Requirement — The line containing "staining of human" marks the end: restate word for word every line from the first line of the entries below through that one.

[Stored items]
------------------------------------------------------------------------

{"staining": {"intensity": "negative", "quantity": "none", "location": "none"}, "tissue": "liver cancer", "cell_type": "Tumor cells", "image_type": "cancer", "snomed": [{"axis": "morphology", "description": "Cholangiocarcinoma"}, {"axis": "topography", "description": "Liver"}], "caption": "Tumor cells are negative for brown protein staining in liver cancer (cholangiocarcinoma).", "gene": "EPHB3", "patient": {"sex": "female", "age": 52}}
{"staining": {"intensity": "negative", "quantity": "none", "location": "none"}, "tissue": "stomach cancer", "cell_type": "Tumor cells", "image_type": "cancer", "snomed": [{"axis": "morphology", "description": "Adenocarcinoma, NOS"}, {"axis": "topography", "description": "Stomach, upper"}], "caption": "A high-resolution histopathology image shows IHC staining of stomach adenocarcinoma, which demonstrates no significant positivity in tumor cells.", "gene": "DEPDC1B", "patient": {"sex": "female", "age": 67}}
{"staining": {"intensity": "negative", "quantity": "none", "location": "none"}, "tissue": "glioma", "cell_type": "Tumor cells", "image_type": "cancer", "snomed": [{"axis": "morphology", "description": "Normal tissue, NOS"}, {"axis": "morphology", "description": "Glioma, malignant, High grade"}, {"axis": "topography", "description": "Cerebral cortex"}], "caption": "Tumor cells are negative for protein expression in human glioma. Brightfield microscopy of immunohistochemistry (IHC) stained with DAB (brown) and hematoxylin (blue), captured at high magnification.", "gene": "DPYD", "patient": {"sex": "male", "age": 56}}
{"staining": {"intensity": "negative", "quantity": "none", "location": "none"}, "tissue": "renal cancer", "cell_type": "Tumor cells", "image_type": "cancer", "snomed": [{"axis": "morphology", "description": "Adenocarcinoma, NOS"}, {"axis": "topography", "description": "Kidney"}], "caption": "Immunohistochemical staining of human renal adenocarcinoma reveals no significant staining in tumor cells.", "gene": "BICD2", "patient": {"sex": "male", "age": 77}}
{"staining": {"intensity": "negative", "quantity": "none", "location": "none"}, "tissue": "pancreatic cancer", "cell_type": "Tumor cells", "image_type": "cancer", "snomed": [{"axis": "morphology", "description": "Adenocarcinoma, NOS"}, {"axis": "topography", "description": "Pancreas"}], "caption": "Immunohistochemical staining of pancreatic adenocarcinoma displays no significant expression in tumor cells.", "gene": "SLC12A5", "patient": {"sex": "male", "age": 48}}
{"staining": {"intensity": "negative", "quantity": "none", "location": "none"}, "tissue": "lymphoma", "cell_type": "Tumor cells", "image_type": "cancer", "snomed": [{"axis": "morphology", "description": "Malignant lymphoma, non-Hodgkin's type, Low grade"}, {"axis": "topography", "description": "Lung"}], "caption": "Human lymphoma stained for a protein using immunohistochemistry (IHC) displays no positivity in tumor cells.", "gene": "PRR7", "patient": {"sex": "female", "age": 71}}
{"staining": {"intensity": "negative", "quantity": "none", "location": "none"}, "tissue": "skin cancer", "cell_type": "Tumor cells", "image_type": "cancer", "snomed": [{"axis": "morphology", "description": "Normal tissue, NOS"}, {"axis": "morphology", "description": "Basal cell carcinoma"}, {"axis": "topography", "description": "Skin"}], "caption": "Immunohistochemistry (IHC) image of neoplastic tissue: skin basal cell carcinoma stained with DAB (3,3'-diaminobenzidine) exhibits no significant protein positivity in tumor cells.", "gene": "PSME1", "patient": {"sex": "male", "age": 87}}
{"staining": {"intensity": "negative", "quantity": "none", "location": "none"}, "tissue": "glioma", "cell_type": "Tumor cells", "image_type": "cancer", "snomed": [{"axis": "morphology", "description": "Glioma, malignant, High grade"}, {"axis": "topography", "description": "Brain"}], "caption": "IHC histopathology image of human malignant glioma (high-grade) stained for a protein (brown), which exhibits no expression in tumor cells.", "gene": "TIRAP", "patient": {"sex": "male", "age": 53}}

------------------------------------------------------------------------

Exercise solution —
{"staining": {"intensity": "negative", "quantity": "none", "location": "none"}, "tissue": "liver cancer", "cell_type": "Tumor cells", "image_type": "cancer", "snomed": [{"axis": "morphology", "description": "Cholangiocarcinoma"}, {"axis": "topography", "description": "Liver"}], "caption": "Tumor cells are negative for brown protein staining in liver cancer (cholangiocarcinoma).", "gene": "EPHB3", "patient": {"sex": "female", "age": 52}}
{"staining": {"intensity": "negative", "quantity": "none", "location": "none"}, "tissue": "stomach cancer", "cell_type": "Tumor cells", "image_type": "cancer", "snomed": [{"axis": "morphology", "description": "Adenocarcinoma, NOS"}, {"axis": "topography", "description": "Stomach, upper"}], "caption": "A high-resolution histopathology image shows IHC staining of stomach adenocarcinoma, which demonstrates no significant positivity in tumor cells.", "gene": "DEPDC1B", "patient": {"sex": "female", "age": 67}}
{"staining": {"intensity": "negative", "quantity": "none", "location": "none"}, "tissue": "glioma", "cell_type": "Tumor cells", "image_type": "cancer", "snomed": [{"axis": "morphology", "description": "Normal tissue, NOS"}, {"axis": "morphology", "description": "Glioma, malignant, High grade"}, {"axis": "topography", "description": "Cerebral cortex"}], "caption": "Tumor cells are negative for protein expression in human glioma. Brightfield microscopy of immunohistochemistry (IHC) stained with DAB (brown) and hematoxylin (blue), captured at high magnification.", "gene": "DPYD", "patient": {"sex": "male", "age": 56}}
{"staining": {"intensity": "negative", "quantity": "none", "location": "none"}, "tissue": "renal cancer", "cell_type": "Tumor cells", "image_type": "cancer", "snomed": [{"axis": "morphology", "description": "Adenocarcinoma, NOS"}, {"axis": "topography", "description": "Kidney"}], "caption": "Immunohistochemical staining of human renal adenocarcinoma reveals no significant staining in tumor cells.", "gene": "BICD2", "patient": {"sex": "male", "age": 77}}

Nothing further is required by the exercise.